Healthy Living

Checklist: Prepare for an Emergency

Get ready for a storm now, not after it’s made landfall

It’s hurricane and tornado season. Get your family prepared now. Here’s how:
When a storm threatens:

  • Assemble your storm kit.
  • Seal key documents (passports, wills, contracts, insurance papers, car titles, deeds, leases and tax information) in zip plastic bags and get into a protected, dry place, such as a safe-deposit box or home safe.
  • Monitor the news.
  • Set the refrigerator to its coldest setting in case of a power failure.
  • Fill the bathtub(s). It may be your main supply of water.
  • Stock heavy-duty garbage bags for post-storm home and yard cleanup.
  • Check flashlight and radio batteries; have extras on hand.
  • Charge rechargeable cell phones, drills, power screwdrivers, flashlights, lanterns and batteries.
  • Refill medications.
  • Make sure you have enough toilet paper.
  • Get cash (ATMs may not work after a storm).
  • Don’t fill gasoline cans until right before the storm; they are a fire hazard.
  • Fill vehicle fuel tank. Gas stations will run out and some will not have power to run pumps. Check your battery, water and oil. Make sure you have a spare tire and buy aerosol kits that fix and inflate flats.
  • If you plan to leave, start packing. Don’t wait until the storm is almost here to get on the road.
  • Check fire extinguishers.
Related:
What’s In Your First-Aid Kit?

When a storm is approaching:

  • Inside your house, move furniture away from windows or cover with plastic.
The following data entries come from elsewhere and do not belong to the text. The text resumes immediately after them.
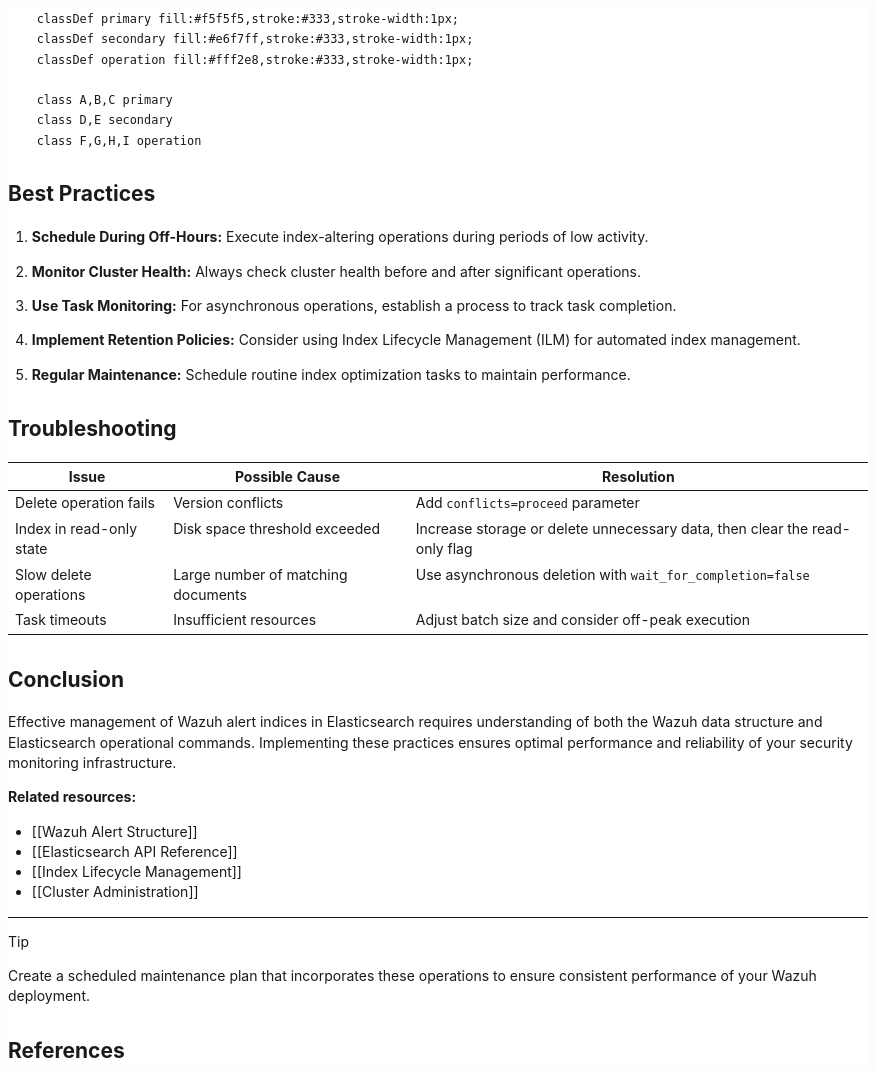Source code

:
 ```mermaid
    classDef primary fill:#f5f5f5,stroke:#333,stroke-width:1px;
    classDef secondary fill:#e6f7ff,stroke:#333,stroke-width:1px;
    classDef operation fill:#fff2e8,stroke:#333,stroke-width:1px;

    class A,B,C primary
    class D,E secondary
    class F,G,H,I operation
```

## Best Practices

1. **Schedule During Off-Hours:** Execute index-altering operations during periods of low activity.

2. **Monitor Cluster Health:** Always check cluster health before and after significant operations.

3. **Use Task Monitoring:** For asynchronous operations, establish a process to track task completion.

4. **Implement Retention Policies:** Consider using Index Lifecycle Management (ILM) for automated index management.

5. **Regular Maintenance:** Schedule routine index optimization tasks to maintain performance.

## Troubleshooting

| Issue | Possible Cause | Resolution |
|-------|---------------|------------|
| Delete operation fails | Version conflicts | Add `conflicts=proceed` parameter |
| Index in read-only state | Disk space threshold exceeded | Increase storage or delete unnecessary data, then clear the read-only flag |
| Slow delete operations | Large number of matching documents | Use asynchronous deletion with `wait_for_completion=false` |
| Task timeouts | Insufficient resources | Adjust batch size and consider off-peak execution |

## Conclusion

Effective management of Wazuh alert indices in Elasticsearch requires understanding of both the Wazuh data structure and Elasticsearch operational commands. Implementing these practices ensures optimal performance and reliability of your security monitoring infrastructure.

**Related resources:**
- [[Wazuh Alert Structure]]
- [[Elasticsearch API Reference]]
- [[Index Lifecycle Management]]
- [[Cluster Administration]]

---

> [!TIP]
> Create a scheduled maintenance plan that incorporates these operations to ensure consistent performance of your Wazuh deployment.

## References
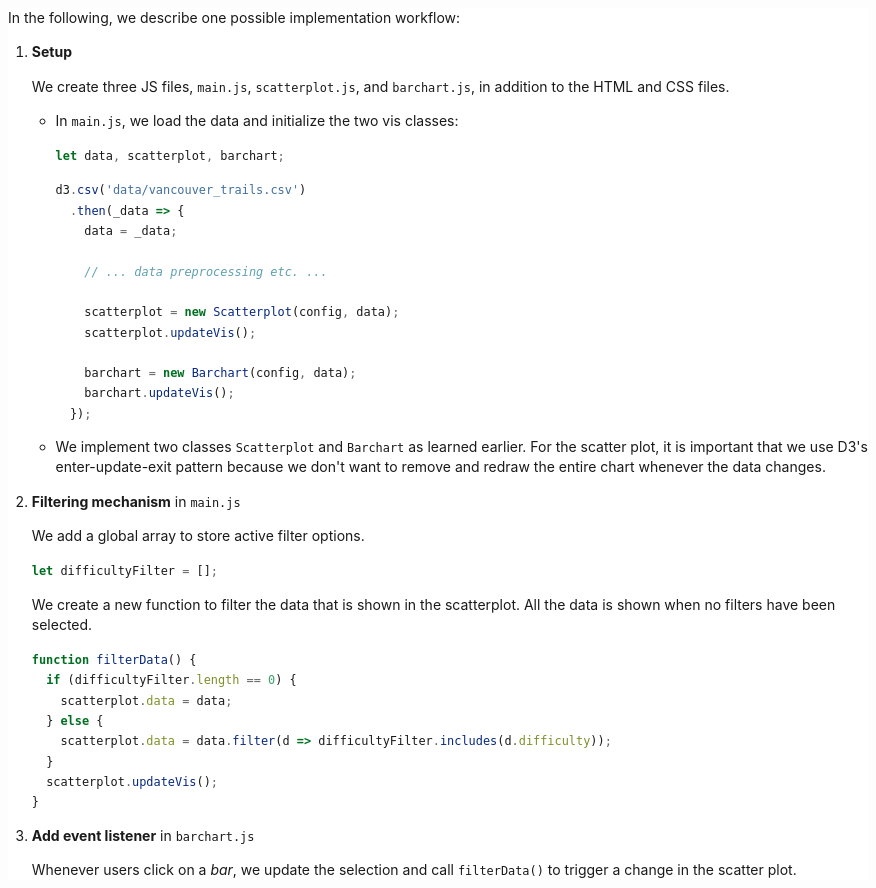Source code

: In the following, we describe one possible implementation workflow:

1. **Setup**

	We create three JS files, `main.js`, `scatterplot.js`, and `barchart.js`, in addition to the HTML and CSS files.
	
	* In `main.js`, we load the data and initialize the two vis classes:

		```js
		let data, scatterplot, barchart;
		```
		
		```js
		d3.csv('data/vancouver_trails.csv')
		  .then(_data => {
		    data = _data;
		    
		    // ... data preprocessing etc. ...
		    
		    scatterplot = new Scatterplot(config, data);
		    scatterplot.updateVis();
		
		    barchart = new Barchart(config, data);
		    barchart.updateVis();
		  });
		```
		
	* We implement two classes `Scatterplot` and `Barchart` as learned earlier.   For the scatter plot, it is important that we use D3's enter-update-exit pattern because we don't want to remove and redraw the entire chart whenever the data changes.

2. **Filtering mechanism** in `main.js`

	We add a global array to store active filter options.
	
	```js
	let difficultyFilter = [];
	```
	
	We create a new function to filter the data that is shown in the scatterplot. All the data is shown when no filters have been selected.
	
	```js
	function filterData() {
	  if (difficultyFilter.length == 0) {
	    scatterplot.data = data;
	  } else {
	    scatterplot.data = data.filter(d => difficultyFilter.includes(d.difficulty));
	  }
	  scatterplot.updateVis();
	}
	```

3. **Add event listener** in `barchart.js`

	Whenever users click on a *bar*, we update the selection and call `filterData()` to trigger a change in the scatter plot.
	
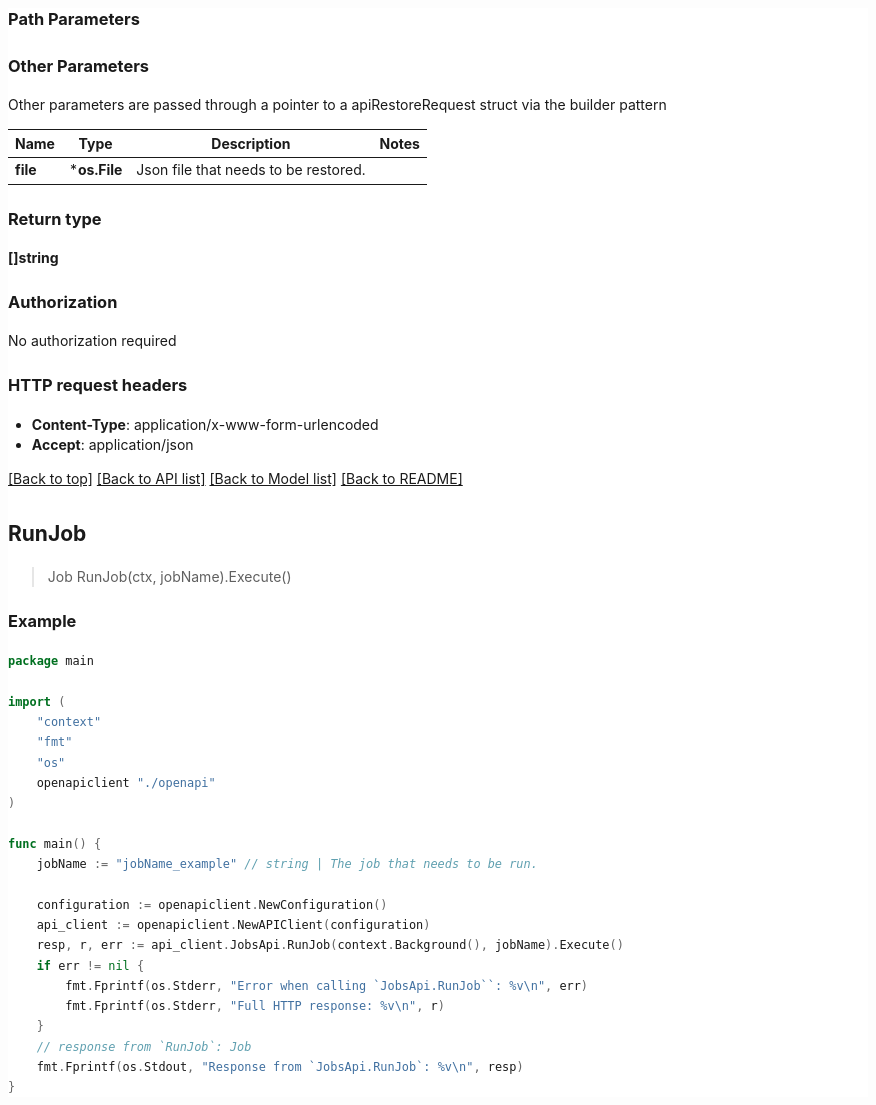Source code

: ### Path Parameters



### Other Parameters

Other parameters are passed through a pointer to a apiRestoreRequest struct via the builder pattern


Name | Type | Description  | Notes
------------- | ------------- | ------------- | -------------
 **file** | ***os.File** | Json file that needs to be restored. | 

### Return type

**[]string**

### Authorization

No authorization required

### HTTP request headers

- **Content-Type**: application/x-www-form-urlencoded
- **Accept**: application/json

[[Back to top]](#) [[Back to API list]](../README.md#documentation-for-api-endpoints)
[[Back to Model list]](../README.md#documentation-for-models)
[[Back to README]](../README.md)


## RunJob

> Job RunJob(ctx, jobName).Execute()





### Example

```go
package main

import (
    "context"
    "fmt"
    "os"
    openapiclient "./openapi"
)

func main() {
    jobName := "jobName_example" // string | The job that needs to be run.

    configuration := openapiclient.NewConfiguration()
    api_client := openapiclient.NewAPIClient(configuration)
    resp, r, err := api_client.JobsApi.RunJob(context.Background(), jobName).Execute()
    if err != nil {
        fmt.Fprintf(os.Stderr, "Error when calling `JobsApi.RunJob``: %v\n", err)
        fmt.Fprintf(os.Stderr, "Full HTTP response: %v\n", r)
    }
    // response from `RunJob`: Job
    fmt.Fprintf(os.Stdout, "Response from `JobsApi.RunJob`: %v\n", resp)
}
```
Move as many valuables as possible off the floor to limit flood damage.
  • If possible, secure small, fragile items that could be thrown around if winds enter your home.
  • Get shutters, storm panels or plywood in place on windows. If you haven’;t installed sockets, attach with wood screws; they’re better than nails and do less damage.
  • Don’t tape windows; tape can create glass daggers.
  • Remove swings and tarps from swing sets. Tie down anything you can’t bring into the house. Check loose gutters, moldings.
  • Move grills, patio furniture and potted plants into your house or garage.
  • Disconnect and remove satellite dish or antenna from your roof.
  • Check your mailbox. If it’s loose, secure or remove it.
  • Secure and brace external doors, especially the garage door and double doors.
  • Move vehicles out of flood-prone areas and into garages if possible. If not, park cars away from trees and close to homes or buildings.
  • Don’t turn off your natural gas at the main meter. Only emergency or utility people should do that.

Plan Escape Routes

  • Draw a map of your house. Have at least two escape routes out of each room. Windows and indoor and outdoor doorways are all possibilities. Discuss routes with each family member.
  • Use flame-resistant safety escape ladders. Place them, pre-assembled, near a window on each floor of your home. A 13-foot ladder should be long enough for a two-story home. If bedrooms are on opposite ends of a floor, store a ladder in each room.
  • Make sure your address is visible so emergency vehicles can locate your home as fast as possible.
  • Pick an outdoor meeting place. Make sure it’s a safe distance from your house. Choose two meeting spots. Pick two spots where your family can meet if conditions allow: one close to your house, in case of something like a fire, and one outside your immediate neighborhood, in case nearby streets are closed.
  • Choose a point person. This person should be a family member or friend who lives out of state. After a disaster, it may be easier to call long distance than locally. As soon as it’s possible, each member of your family should call the point person to let his or her location be known.